### [EXERCISE AIM]
Every line of the listing that holds the word "still" should be returned.

### [ENTRIES SHOWN]
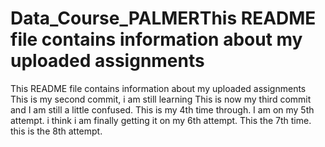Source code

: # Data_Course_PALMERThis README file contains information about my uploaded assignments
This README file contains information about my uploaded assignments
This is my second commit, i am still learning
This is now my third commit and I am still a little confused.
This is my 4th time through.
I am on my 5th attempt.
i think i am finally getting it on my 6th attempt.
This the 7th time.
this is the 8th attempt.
---
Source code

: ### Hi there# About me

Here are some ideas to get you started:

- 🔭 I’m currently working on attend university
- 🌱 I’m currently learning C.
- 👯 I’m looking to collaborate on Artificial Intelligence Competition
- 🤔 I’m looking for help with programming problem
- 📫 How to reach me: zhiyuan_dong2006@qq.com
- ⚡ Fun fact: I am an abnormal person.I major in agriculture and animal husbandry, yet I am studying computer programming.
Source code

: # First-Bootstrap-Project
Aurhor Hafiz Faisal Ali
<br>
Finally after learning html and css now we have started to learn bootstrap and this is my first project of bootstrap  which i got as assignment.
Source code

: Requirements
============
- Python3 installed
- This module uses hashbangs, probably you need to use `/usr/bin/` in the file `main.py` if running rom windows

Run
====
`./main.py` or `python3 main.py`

### [REPLY]
This is my second commit, i am still learning
This is now my third commit and I am still a little confused.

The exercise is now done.